VIII. Graduate Programs
The objective of the PhD program is to train individuals who already have a strong background in economics to become independent and skilled researchers, in preparation for a career in academia, government or the private sector. Course offerings cover a broad range of topics in theoretical and applied economics. PhD candidates may write a dissertation in any of the areas of expertise of the graduate faculty in the department. In addition, the Department offers a PhD program in Resource and Environmental Economics in collaboration with the Department of Food, Agricultural and Resource Economics. (See PhD in Resource and Environmental Economics.)

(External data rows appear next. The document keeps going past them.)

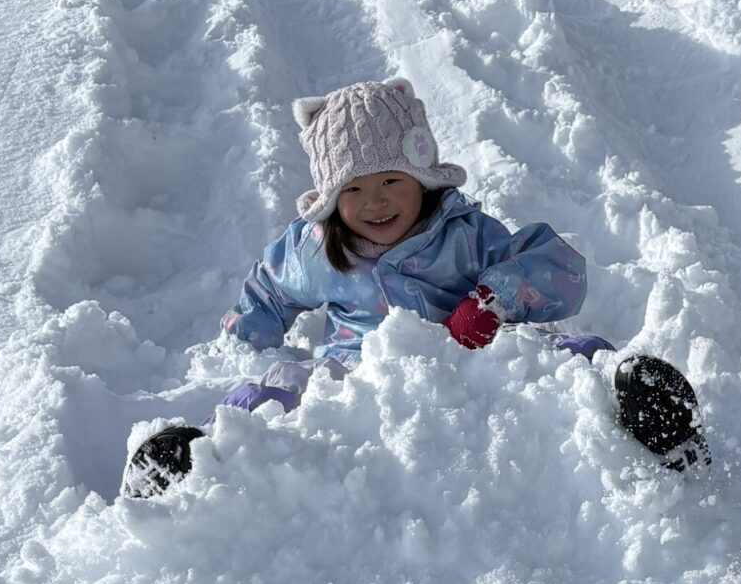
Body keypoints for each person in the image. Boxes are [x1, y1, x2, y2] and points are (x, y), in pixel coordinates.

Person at [124, 78, 706, 496]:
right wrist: (252, 337)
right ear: (331, 198)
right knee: (280, 391)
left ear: (422, 179)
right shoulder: (316, 248)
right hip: (355, 375)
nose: (375, 201)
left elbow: (559, 268)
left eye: (391, 180)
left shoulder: (463, 234)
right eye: (353, 189)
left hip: (477, 355)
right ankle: (199, 461)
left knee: (563, 355)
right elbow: (271, 289)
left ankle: (640, 410)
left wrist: (491, 301)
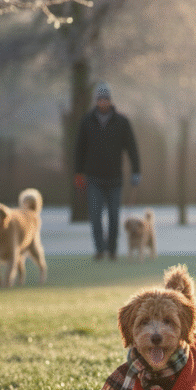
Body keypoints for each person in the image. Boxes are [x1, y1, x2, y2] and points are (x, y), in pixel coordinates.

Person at [74, 82, 141, 261]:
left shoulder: (122, 121)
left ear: (110, 100)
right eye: (100, 99)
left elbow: (132, 148)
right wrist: (79, 173)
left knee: (113, 217)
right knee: (95, 218)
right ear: (96, 100)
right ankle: (99, 249)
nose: (103, 102)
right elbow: (80, 148)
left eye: (106, 99)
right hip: (93, 178)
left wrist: (136, 171)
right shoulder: (87, 121)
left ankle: (112, 249)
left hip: (115, 179)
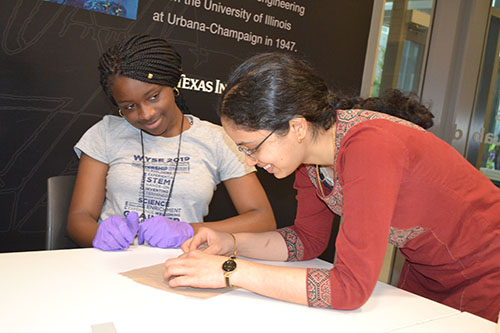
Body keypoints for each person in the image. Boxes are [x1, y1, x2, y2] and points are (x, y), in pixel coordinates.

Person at [163, 52, 500, 322]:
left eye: (252, 147)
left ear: (296, 126)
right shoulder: (310, 160)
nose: (249, 161)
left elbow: (349, 289)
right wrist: (231, 243)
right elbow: (306, 241)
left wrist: (229, 270)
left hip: (483, 267)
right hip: (427, 267)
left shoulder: (370, 148)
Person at [67, 35, 276, 251]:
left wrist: (188, 230)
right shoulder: (106, 133)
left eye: (153, 96)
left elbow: (263, 220)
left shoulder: (217, 139)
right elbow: (79, 218)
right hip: (111, 261)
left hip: (185, 261)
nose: (146, 114)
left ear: (172, 85)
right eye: (129, 107)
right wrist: (99, 235)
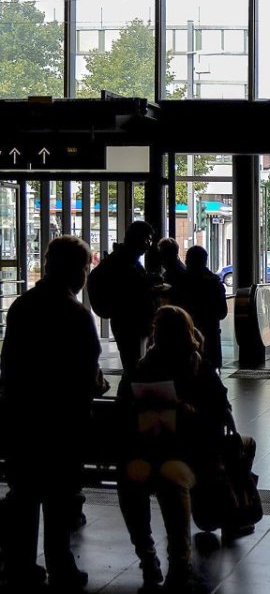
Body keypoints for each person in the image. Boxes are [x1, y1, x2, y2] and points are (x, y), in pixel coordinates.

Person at [0, 236, 100, 591]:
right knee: (58, 498)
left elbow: (9, 365)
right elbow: (87, 377)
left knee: (24, 495)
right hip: (61, 425)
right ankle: (61, 565)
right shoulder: (75, 315)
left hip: (22, 420)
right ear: (77, 270)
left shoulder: (21, 307)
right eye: (86, 268)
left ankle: (19, 564)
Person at [118, 305, 234, 593]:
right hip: (188, 452)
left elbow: (123, 409)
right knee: (170, 479)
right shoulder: (200, 367)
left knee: (133, 479)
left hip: (155, 450)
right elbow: (220, 412)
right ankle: (179, 562)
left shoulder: (142, 367)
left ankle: (148, 557)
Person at [88, 220, 161, 376]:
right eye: (147, 240)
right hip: (130, 323)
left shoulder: (125, 262)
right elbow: (130, 292)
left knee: (134, 368)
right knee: (135, 369)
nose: (148, 245)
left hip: (132, 323)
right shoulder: (121, 264)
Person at [169, 246, 229, 370]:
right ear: (204, 261)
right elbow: (222, 313)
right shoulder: (214, 283)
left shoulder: (180, 283)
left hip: (185, 335)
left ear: (187, 261)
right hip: (210, 334)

Graduates are expected to have demonstrated competence at an advanced level in the core areas of Microeconomic theory, Macroeconomic theory, and Econometrics, to have demonstrated competence at the cutting edge of knowledge in their area of specialization and advanced competence in at least one other area, and to have demonstrated mature scholarship, research and communication abilities.
Applicants to the PhD program should have a master's degree in economics with a minimum average of 80% (A-) in their postgraduate studies. Applicants without a master's degree but with an outstanding record at the baccalaureate level, may be admitted initially to the MA program in economics. For students who achieve a superior record and show an aptitude for research, The Board of Graduate Studies, on the recommendation of the Department, may authorize transfer to the PhD program without requiring the student to complete a master's degree.
The program requires the satisfactory completion of a minimum of 12 courses covering core theory, econometrics, and field courses. (Students with an MA will be given credit for courses already in hand, where appropriate). The following sequence of milestones represents the typical path through the PhD program.
Year I: Core Courses
Students must complete the following courses, in preparation for the comprehensive examinations in economic theory, which is written at the end of Year I:
Year II: Research Paper
During the summer of the second year and only after the theory comprehensive exams are passed, students must prepare a research paper under the supervision of a faculty member. Once the paper is deemed to be acceptable, the advisor notifies the Graduate Coordinator who in turn notifies the Dean of Graduate Studies that the student has passed the "Qualifying Examination" requirement as set out by the Faculty of Graduate Studies. At this point, the student becomes a "candidate" for the PhD.
Year III and IV: Thesis
Submission and defence of an acceptable thesis on a topic approved by the student's advisory committee completes the requirements for the PhD. The thesis is expected to be a significant and original contribution to knowledge in its field and must demonstrate scholarship and critical judgement on the part of the candidate. Theses must be submitted within 48 months of completing the minimum duration.